From the text on Ivan Luckievič, copy out word for word the part that opens with the words containing "In 1890 he began" and closes with "University of Vienna.".

> **EXCERPT TO READ**:
....
Belarusian independence leader (1881–1919)

Ivan Ivanavič Luckievič (Іва́н Іва́навіч Луцке́віч; Ivanas Luckevičius; Ива́н Ива́нович Луцке́вич; 9 June 1881 – 20 August 1919) was a leading figure of the Belarusian independence movement in the early 20th century, publicist and archaeologist. He was a brother of Anton Luckievič.

== Early life ==
Luckievič was born in Šiauliai, in the Kovno Governorate of the Russian Empire (now in Lithuania) into the family of a petty nobleman who at the time worked as a railway official.

In 1890 he began his studies at the Liepāja Gymnasium followed by the Minsk Gymnasium from 1897 to 1902. This was followed by studies at the Faculty of Law of St. Petersburg University and the Moscow Archaeological Institute.

== Involvement in revolutionary activities ==
In 1903 Luckievič became one of the founders of the Belarusian Revolutionary Assembly (later the Belarusian Socialist Assembly). He was briefly imprisoned for his political activities and in 1904 moved to the Austro-Hungarian Empire to continue studies at the University of Vienna.

In 1905 Luckievič returned to Minsk to take an active part in the events of the Russian Revolution of 1905. Under threat of arrest, he left for Vilnius in early 1906.

== Leading figure of the Belarusian independence movement ==
At that time Vilnius was becoming "the most important centre for Belarusian intellectual activism" and Luckievič took an active part in the Belarusian cultural revival and independence movement.
....
Collected data:
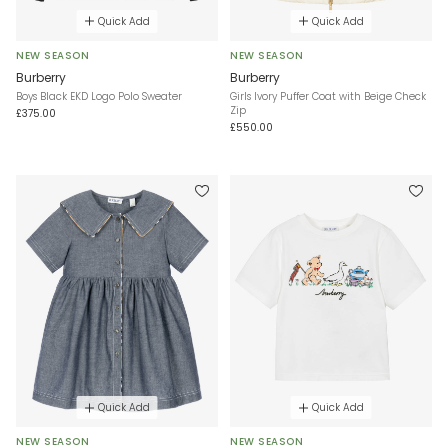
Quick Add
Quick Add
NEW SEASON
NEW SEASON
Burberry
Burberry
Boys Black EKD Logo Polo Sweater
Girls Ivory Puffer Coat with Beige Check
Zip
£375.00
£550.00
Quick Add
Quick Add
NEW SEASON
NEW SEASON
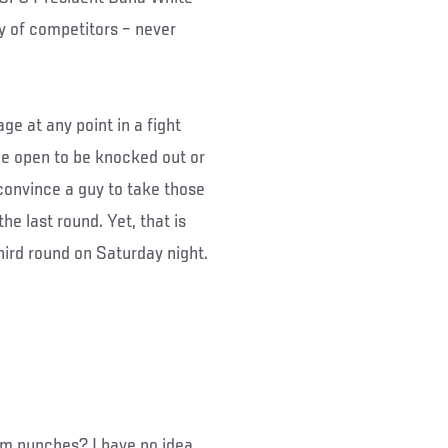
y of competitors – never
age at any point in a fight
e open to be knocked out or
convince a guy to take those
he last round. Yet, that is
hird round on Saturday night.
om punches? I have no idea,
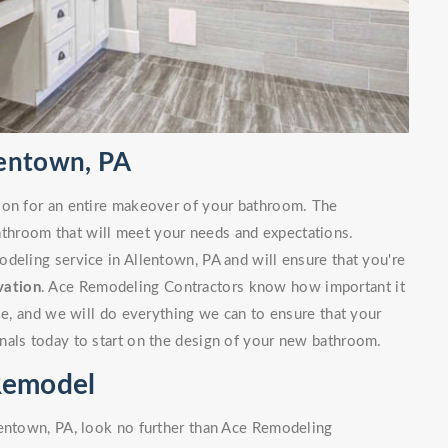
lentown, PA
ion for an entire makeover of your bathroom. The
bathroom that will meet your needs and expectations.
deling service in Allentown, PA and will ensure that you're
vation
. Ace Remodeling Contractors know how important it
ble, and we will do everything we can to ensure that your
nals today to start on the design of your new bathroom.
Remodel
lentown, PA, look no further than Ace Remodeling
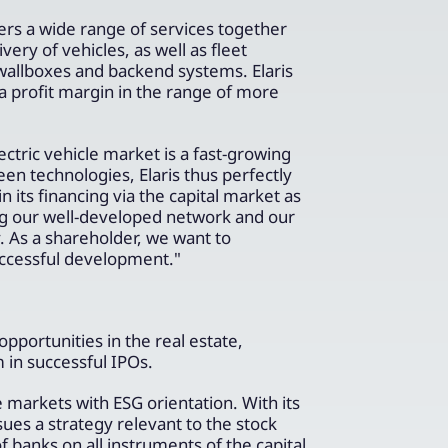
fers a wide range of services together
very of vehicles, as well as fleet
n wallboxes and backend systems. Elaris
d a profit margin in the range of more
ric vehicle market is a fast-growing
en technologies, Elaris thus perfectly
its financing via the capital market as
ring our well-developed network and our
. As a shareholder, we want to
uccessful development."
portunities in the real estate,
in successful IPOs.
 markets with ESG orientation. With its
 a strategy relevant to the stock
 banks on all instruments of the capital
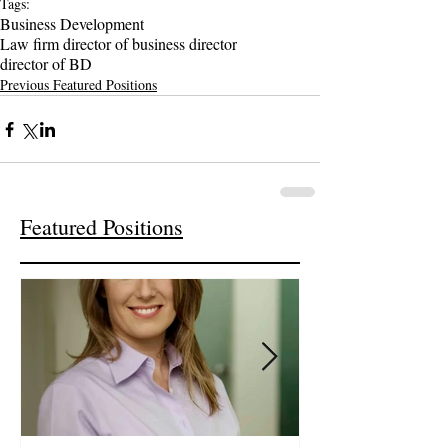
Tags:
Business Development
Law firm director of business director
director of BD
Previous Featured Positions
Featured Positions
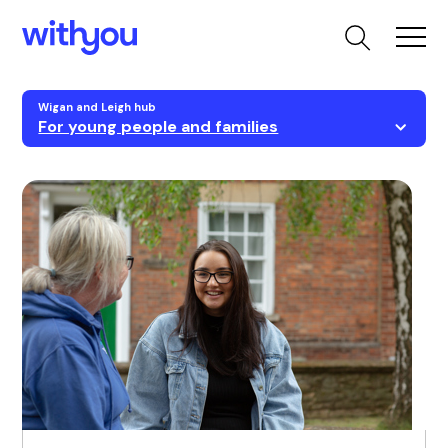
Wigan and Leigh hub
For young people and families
....
> **WRITTEN SOLUTION**:
In 1890 he began his studies at the Liepāja Gymnasium followed by the Minsk Gymnasium from 1897 to 1902. This was followed by studies at the Faculty of Law of St. Petersburg University and the Moscow Archaeological Institute.

== Involvement in revolutionary activities ==
In 1903 Luckievič became one of the founders of the Belarusian Revolutionary Assembly (later the Belarusian Socialist Assembly). He was briefly imprisoned for his political activities and in 1904 moved to the Austro-Hungarian Empire to continue studies at the University of Vienna.